We gather that in respect of the Jullundur City some portions have schemes under Section 192 in force while for other portions there is no such scheme. Applicability of the ratio in Hari Mittal's case would depend upon whether the house in dispute is located within an area covered by a scheme. Since that information is not available on the record, it would be necessary to gather information and the requirement would be with reference to (sic) when the tenancy was created. This question arises for determination with reference to Section 11 of the East Punjab Urban Rent Restriction Act, 1949.
We direct that the Rent Controller shall receive evidence for parties and collect such other evidence as he considers necessary to provide satisfactory factual data to this Court after putting parties to notice of such material The report should be received within two months hence. The matter shall be called immediately thereafter. Both the parties are directed to appear before the Rent Controller on 5.3 1990 to take his orders Copy of this order be sent to the Controller immediately. This appeal shall be shown as a part-heard matter. Liberty to mention after the report is received.'
5. On receipt of the report of Rent Controller, Supreme 'Court dismissed the appeal after finding that the tenancy was created for non-residential purpose and building thus cannot be got vacated on the ground of personal necessity. This finding was given on the basis of the report of the Rent Controller, who after enquiry found that no such Scheme was in existence.
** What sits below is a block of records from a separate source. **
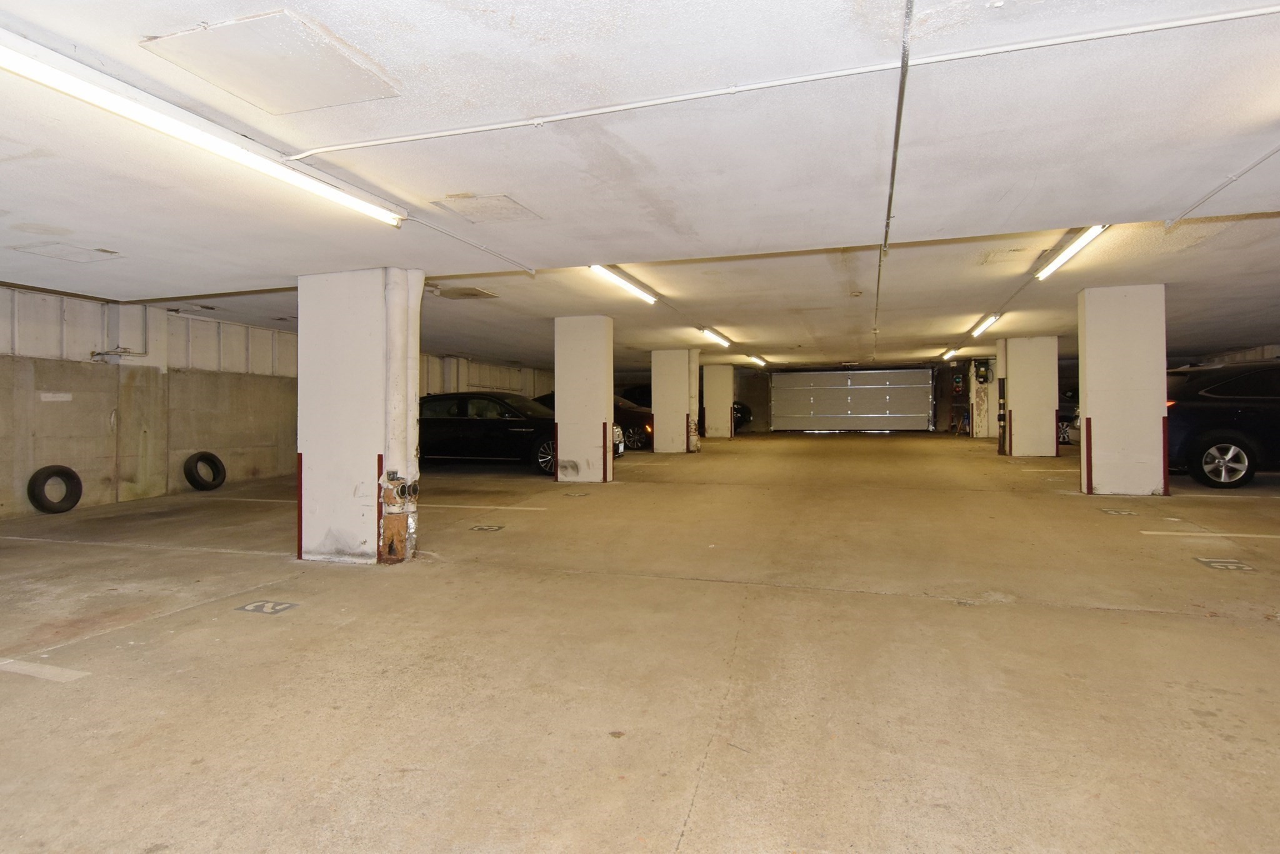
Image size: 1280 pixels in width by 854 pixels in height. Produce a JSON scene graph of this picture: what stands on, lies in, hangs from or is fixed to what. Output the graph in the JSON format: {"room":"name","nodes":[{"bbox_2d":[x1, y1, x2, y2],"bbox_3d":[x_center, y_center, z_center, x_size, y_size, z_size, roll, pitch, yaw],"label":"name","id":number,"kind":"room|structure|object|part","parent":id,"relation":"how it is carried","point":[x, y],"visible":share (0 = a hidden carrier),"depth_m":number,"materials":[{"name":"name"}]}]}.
{"room":"garage","nodes":[
{"label":"garage","id":0,"kind":"room"},
{"bbox_2d":[0,277,549,528],"bbox_3d":[-5.621,-0.189,10.692,0.311,2.868,20.569,0,0,18],"label":"left wall","id":1,"kind":"structure","parent":0,"point":[56,327],"depth_m":8.94,"materials":[{"name":"concrete"}]},
{"bbox_2d":[27,465,83,514],"bbox_3d":[-6.819,0.837,8.072,0.282,0.565,0.488,0,0,18],"label":"tire","id":2,"kind":"object","parent":1,"relation":"attached to","point":[79,484],"visible":0.99,"depth_m":7.99,"materials":[{"name":"black rubber"}]},
{"bbox_2d":[38,390,73,401],"bbox_3d":[-6.817,-0.272,8.081,0.015,0.116,0.379,0,0,18],"label":"wall sign","id":3,"kind":"object","parent":1,"relation":"attached to","point":[56,399],"visible":0.97,"depth_m":8.07,"materials":[{"name":"white"}]},
{"bbox_2d":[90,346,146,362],"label":"wall pipe","id":4,"kind":"object","parent":1,"relation":"attached to","point":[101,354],"visible":0.89,"depth_m":8.59,"materials":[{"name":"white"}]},
{"bbox_2d":[182,450,226,490],"bbox_3d":[-6.333,0.788,10.161,0.335,0.573,0.540,0,0,18],"label":"tire","id":5,"kind":"object","parent":1,"relation":"attached to","point":[219,464],"visible":0.99,"depth_m":10.06,"materials":[{"name":"black rubber"}]},
{"bbox_2d":[0,430,1279,853],"bbox_3d":[2.344,1.207,7.820,15.902,0.242,21.474,0,0,18],"label":"concrete floor","id":6,"kind":"structure","parent":0,"point":[1265,630],"depth_m":3.09,"materials":[{"name":"beige concrete"}]},
{"bbox_2d":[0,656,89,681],"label":"parking line","id":7,"kind":"object","parent":6,"relation":"on","point":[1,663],"visible":0.98,"depth_m":3.12,"materials":[{"name":"white paint"}]},
{"bbox_2d":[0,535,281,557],"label":"parking line","id":8,"kind":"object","parent":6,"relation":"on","point":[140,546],"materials":[{"name":"white paint"}]},
{"bbox_2d":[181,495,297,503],"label":"parking line","id":9,"kind":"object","parent":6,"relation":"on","point":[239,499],"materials":[{"name":"white paint"}]},
{"bbox_2d":[237,599,298,614],"bbox_3d":[-2.162,1.130,4.086,0.334,0.010,0.239,0,0,18],"label":"number","id":10,"kind":"object","parent":6,"relation":"on","point":[249,608],"visible":0.97,"depth_m":4.07,"materials":[{"name":"white paint"}]},
{"bbox_2d":[296,268,421,564],"bbox_3d":[-2.185,0.026,5.563,0.941,2.410,0.573,0,0,18],"label":"concrete pillar","id":11,"kind":"structure","parent":6,"relation":"on","point":[337,327],"depth_m":5.30,"materials":[{"name":"white concrete"}]},
{"bbox_2d":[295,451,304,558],"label":"corner guard","id":12,"kind":"object","parent":11,"relation":"attached to","point":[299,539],"visible":0.83,"depth_m":5.53,"materials":[{"name":"red"}]},
{"bbox_2d":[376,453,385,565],"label":"corner guard","id":13,"kind":"object","parent":11,"relation":"attached to","point":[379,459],"visible":0.91,"depth_m":5.24,"materials":[{"name":"red"}]},
{"bbox_2d":[381,268,422,565],"bbox_3d":[-1.818,-0.037,5.498,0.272,2.239,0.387,0,0,18],"label":"drain pipe","id":14,"kind":"object","parent":11,"relation":"attached to","point":[409,374],"visible":0.85,"depth_m":5.40,"materials":[{"name":"white"}]},
{"bbox_2d":[468,523,505,531],"bbox_3d":[-1.359,1.052,6.624,0.343,0.012,0.342,0,0,18],"label":"number","id":15,"kind":"object","parent":6,"relation":"on","point":[492,529],"visible":0.96,"depth_m":6.60,"materials":[{"name":"grey paint"}]},
{"bbox_2d":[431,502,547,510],"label":"parking line","id":16,"kind":"object","parent":6,"relation":"on","point":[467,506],"visible":0.96,"depth_m":7.65,"materials":[{"name":"white paint"}]},
{"bbox_2d":[420,391,626,475],"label":"black car","id":17,"kind":"object","parent":6,"relation":"on","point":[467,427],"visible":0.62,"materials":[{"name":"black metal"}]},
{"bbox_2d":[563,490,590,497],"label":"number","id":18,"kind":"object","parent":6,"relation":"on","point":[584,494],"visible":0.96,"depth_m":8.82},
{"bbox_2d":[553,314,615,483],"bbox_3d":[-0.631,-0.277,10.685,0.811,2.628,0.657,0,0,18],"label":"pillar","id":19,"kind":"structure","parent":6,"relation":"on","point":[559,387],"depth_m":10.40,"materials":[{"name":"white concrete"}]},
{"bbox_2d":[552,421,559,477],"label":"corner guard","id":20,"kind":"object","parent":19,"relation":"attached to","point":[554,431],"visible":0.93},
{"bbox_2d":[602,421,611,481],"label":"corner guard","id":21,"kind":"object","parent":19,"relation":"attached to","point":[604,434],"visible":0.98,"depth_m":10.42,"materials":[{"name":"red metal"}]},
{"bbox_2d":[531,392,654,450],"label":"dark car","id":22,"kind":"object","parent":6,"relation":"on","point":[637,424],"visible":0.23,"materials":[{"name":"black metal"}]},
{"bbox_2d":[650,349,696,453],"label":"pillar","id":23,"kind":"structure","parent":6,"relation":"on","point":[670,407],"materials":[{"name":"white concrete"}]},
{"bbox_2d":[702,362,735,438],"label":"concrete pillar","id":24,"kind":"structure","parent":6,"relation":"on","point":[707,389],"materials":[{"name":"white concrete"}]},
{"bbox_2d":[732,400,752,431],"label":"car","id":25,"kind":"object","parent":6,"relation":"on","point":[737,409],"visible":0.22,"materials":[{"name":"black"}]},
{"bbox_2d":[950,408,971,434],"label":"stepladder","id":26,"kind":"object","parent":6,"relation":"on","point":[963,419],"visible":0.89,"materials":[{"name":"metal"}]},
{"bbox_2d":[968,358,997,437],"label":"pillar","id":27,"kind":"structure","parent":6,"relation":"on","point":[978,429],"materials":[{"name":"white paint"}]},
{"bbox_2d":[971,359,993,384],"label":"electrical box","id":28,"kind":"object","parent":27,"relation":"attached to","point":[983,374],"visible":0.95,"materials":[{"name":"black metal"}]},
{"bbox_2d":[999,335,1059,457],"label":"pillar","id":29,"kind":"structure","parent":6,"relation":"on","point":[1015,404],"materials":[{"name":"white concrete"}]},
{"bbox_2d":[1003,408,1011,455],"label":"corner guard","id":30,"kind":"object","parent":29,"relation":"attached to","point":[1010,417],"visible":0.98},
{"bbox_2d":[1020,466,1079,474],"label":"parking line","id":31,"kind":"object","parent":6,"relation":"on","point":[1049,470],"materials":[{"name":"white paint"}]},
{"bbox_2d":[1058,385,1079,444],"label":"car","id":32,"kind":"object","parent":6,"relation":"on","point":[1063,436],"visible":0.17,"materials":[{"name":"metal"}]},
{"bbox_2d":[1098,507,1137,516],"bbox_3d":[5.061,0.942,6.959,0.331,0.016,0.384,0,0,18],"label":"number","id":33,"kind":"object","parent":6,"relation":"on","point":[1110,511],"visible":0.96,"depth_m":6.92,"materials":[{"name":"white paint"}]},
{"bbox_2d":[1075,282,1165,497],"bbox_3d":[6.197,-0.325,8.471,0.803,2.643,0.636,0,0,18],"label":"concrete pillar","id":34,"kind":"structure","parent":6,"relation":"on","point":[1090,359],"depth_m":8.20,"materials":[{"name":"white concrete"}]},
{"bbox_2d":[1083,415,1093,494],"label":"corner guard","id":35,"kind":"object","parent":34,"relation":"attached to","point":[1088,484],"visible":0.98,"depth_m":8.37,"materials":[{"name":"red metal"}]},
{"bbox_2d":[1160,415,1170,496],"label":"corner guard","id":36,"kind":"object","parent":34,"relation":"attached to","point":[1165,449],"visible":0.89,"depth_m":7.80,"materials":[{"name":"red metal"}]},
{"bbox_2d":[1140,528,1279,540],"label":"parking line","id":37,"kind":"object","parent":6,"relation":"on","point":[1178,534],"visible":0.97,"depth_m":5.73,"materials":[{"name":"white paint"}]},
{"bbox_2d":[1162,360,1279,489],"bbox_3d":[9.328,0.062,9.492,4.344,1.686,1.807,0,0,7],"label":"blue suv","id":38,"kind":"object","parent":6,"relation":"on","point":[1240,414],"visible":0.86,"depth_m":8.89,"materials":[{"name":"metal"}]},
{"bbox_3d":[7.761,0.532,8.786,0.692,0.595,0.267,0,0,7],"label":"alloy wheel","id":39,"kind":"part","parent":38,"relation":"part of","materials":[{"name":"metal"}]},
{"bbox_2d":[1193,556,1255,571],"bbox_3d":[4.246,1.013,4.793,0.306,0.009,0.339,0,0,18],"label":"number","id":40,"kind":"object","parent":6,"relation":"on","point":[1215,564],"visible":0.95,"depth_m":4.77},
{"bbox_2d":[0,0,1279,374],"bbox_3d":[1.858,-1.407,7.851,13.025,0.262,19.068,0,0,18],"label":"ceiling","id":41,"kind":"structure","parent":0,"point":[106,230],"depth_m":3.41,"materials":[{"name":"white paint"}]},
{"bbox_2d":[13,241,121,262],"bbox_3d":[-4.321,-1.301,5.235,0.543,0.022,0.480,0,0,18],"label":"ceiling hatch","id":42,"kind":"object","parent":41,"relation":"in","point":[51,252],"visible":0.98,"depth_m":5.22,"materials":[{"name":"white paint"}]},
{"bbox_2d":[0,26,405,226],"bbox_3d":[-1.880,-1.241,2.960,0.189,0.112,2.395,0,0,18],"label":"fluorescent light","id":43,"kind":"object","parent":41,"relation":"attached to","point":[34,73],"visible":0.99,"depth_m":2.78,"materials":[{"name":"white"}]},
{"bbox_2d":[142,11,399,114],"bbox_3d":[-1.283,-1.291,2.507,0.591,0.027,0.623,0,0,18],"label":"access panel","id":44,"kind":"object","parent":41,"relation":"in","point":[259,90],"visible":0.96,"depth_m":2.46,"materials":[{"name":"white paint"}]},
{"bbox_2d":[430,285,498,299],"bbox_3d":[-1.973,-1.572,8.407,0.593,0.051,0.516,0,0,18],"label":"ceiling vent","id":45,"kind":"object","parent":41,"relation":"in","point":[474,294],"visible":0.98,"depth_m":8.33,"materials":[{"name":"metal"}]},
{"bbox_2d":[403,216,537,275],"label":"conduit","id":46,"kind":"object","parent":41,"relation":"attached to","point":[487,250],"visible":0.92,"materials":[{"name":"white metal"}]},
{"bbox_2d":[432,193,540,223],"bbox_3d":[-0.857,-1.321,4.242,0.486,0.019,0.526,0,0,18],"label":"ceiling hatch","id":47,"kind":"object","parent":41,"relation":"in","point":[512,207],"visible":0.99,"depth_m":4.21,"materials":[{"name":"white paint"}]},
{"bbox_2d":[589,265,656,303],"bbox_3d":[-0.051,-1.655,8.026,0.208,0.119,2.044,0,0,18],"label":"fluorescent light","id":48,"kind":"object","parent":41,"relation":"attached to","point":[622,282],"visible":0.69,"depth_m":8.02,"materials":[{"name":"white"}]},
{"bbox_2d":[699,326,732,346],"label":"fluorescent light","id":49,"kind":"object","parent":41,"relation":"attached to","point":[722,339],"visible":0.97,"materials":[{"name":"white"}]},
{"bbox_2d":[746,353,766,366],"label":"fluorescent light","id":50,"kind":"object","parent":41,"relation":"attached to","point":[757,359],"visible":0.96,"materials":[{"name":"white"}]},
{"bbox_2d":[292,1,1278,157],"bbox_3d":[0.823,-1.328,2.603,4.539,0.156,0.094,0,0,18],"label":"conduit pipe","id":51,"kind":"object","parent":41,"relation":"attached to","point":[429,135],"visible":0.97,"depth_m":2.57,"materials":[{"name":"white plastic"}]},
{"bbox_2d":[871,0,914,358],"bbox_3d":[1.635,-1.399,4.358,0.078,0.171,6.398,0,0,18],"label":"conduit pipe","id":52,"kind":"object","parent":41,"relation":"attached to","point":[900,105],"visible":0.92,"depth_m":3.18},
{"bbox_2d":[939,346,958,360],"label":"fluorescent light","id":53,"kind":"object","parent":41,"relation":"attached to","point":[945,354],"visible":0.86,"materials":[{"name":"white"}]},
{"bbox_2d":[968,312,1000,337],"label":"fluorescent light","id":54,"kind":"object","parent":41,"relation":"attached to","point":[985,322],"visible":0.95,"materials":[{"name":"white"}]},
{"bbox_2d":[1035,224,1110,279],"bbox_3d":[4.363,-1.687,6.530,0.180,0.132,2.093,0,0,18],"label":"fluorescent light","id":55,"kind":"object","parent":41,"relation":"attached to","point":[1070,250],"visible":0.65,"depth_m":6.62,"materials":[{"name":"white"}]},
{"bbox_2d":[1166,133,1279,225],"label":"conduit","id":56,"kind":"object","parent":41,"relation":"attached to","point":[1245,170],"visible":0.99,"depth_m":4.14,"materials":[{"name":"white metal"}]},
{"bbox_2d":[589,360,982,436],"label":"back wall","id":57,"kind":"structure","parent":0,"point":[742,397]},
{"bbox_2d":[769,368,934,431],"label":"garage door","id":58,"kind":"structure","parent":57,"relation":"in","point":[917,392],"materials":[{"name":"metal"}]}
]}

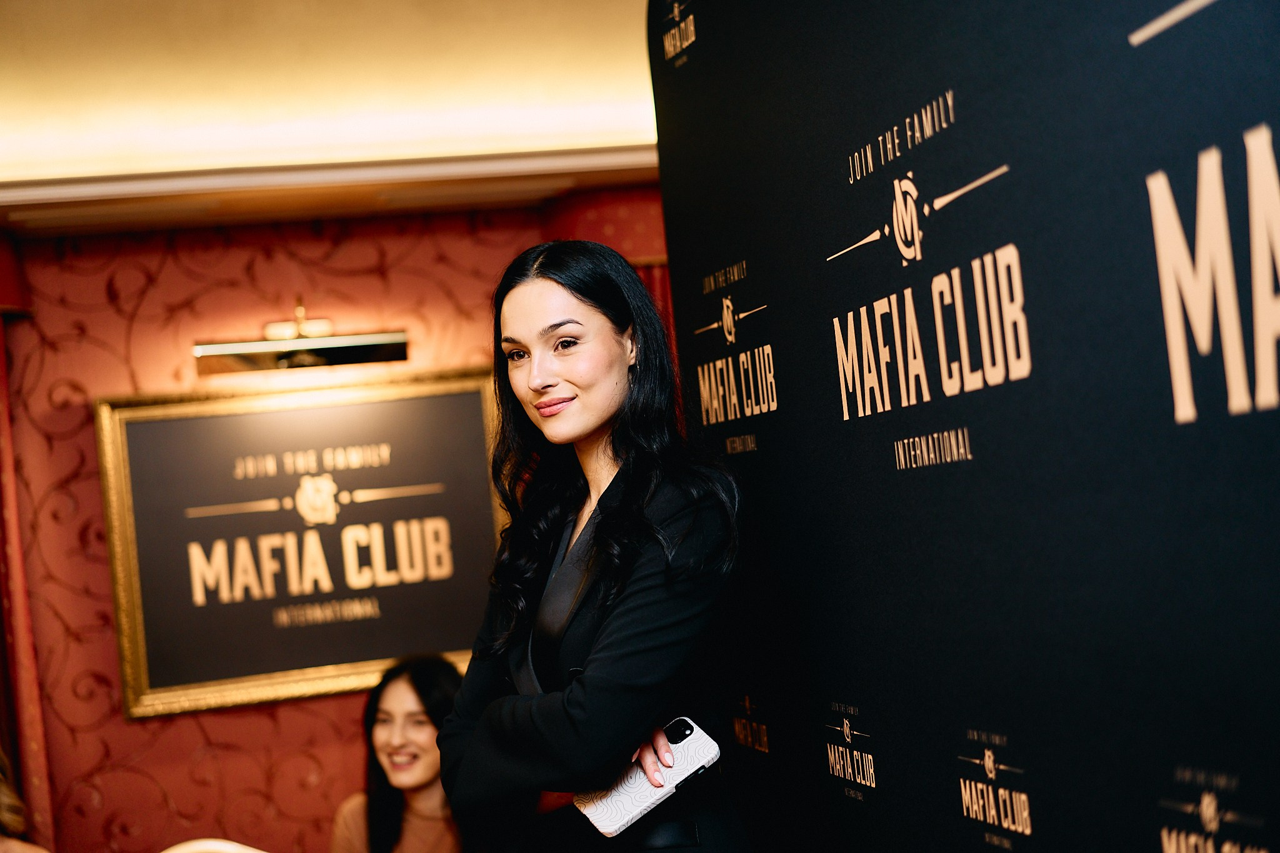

6. In the present case also, in absence of any sanctioned scheme either under the Municipal Act or under the Town Improvement Act, it cannot be hold that the user of the shop was restricted only for the purpose of residence. As I have already held that the shop in dispute is an independent unit and right from the construction and inception of tenancy is being used as such, therefore, it cannot be got vacated on the ground of personal necessity. Learned counsel for the petitioner also made a reference to a judgment in Vinod Kumar Arora v. Surjit Kaur, (1987-2) R. L. R. 660. The judgment cited by the learned counsel for the petitioner has no application to the present case because the said decision related to a building in the Union Territory at Chandigarh where user of every building is specified by law and, therefore, in that context, it was held that the residential building cannot be converted into-non residential.
7. Resultantly, the civil revision is dismissed with no order as to costs.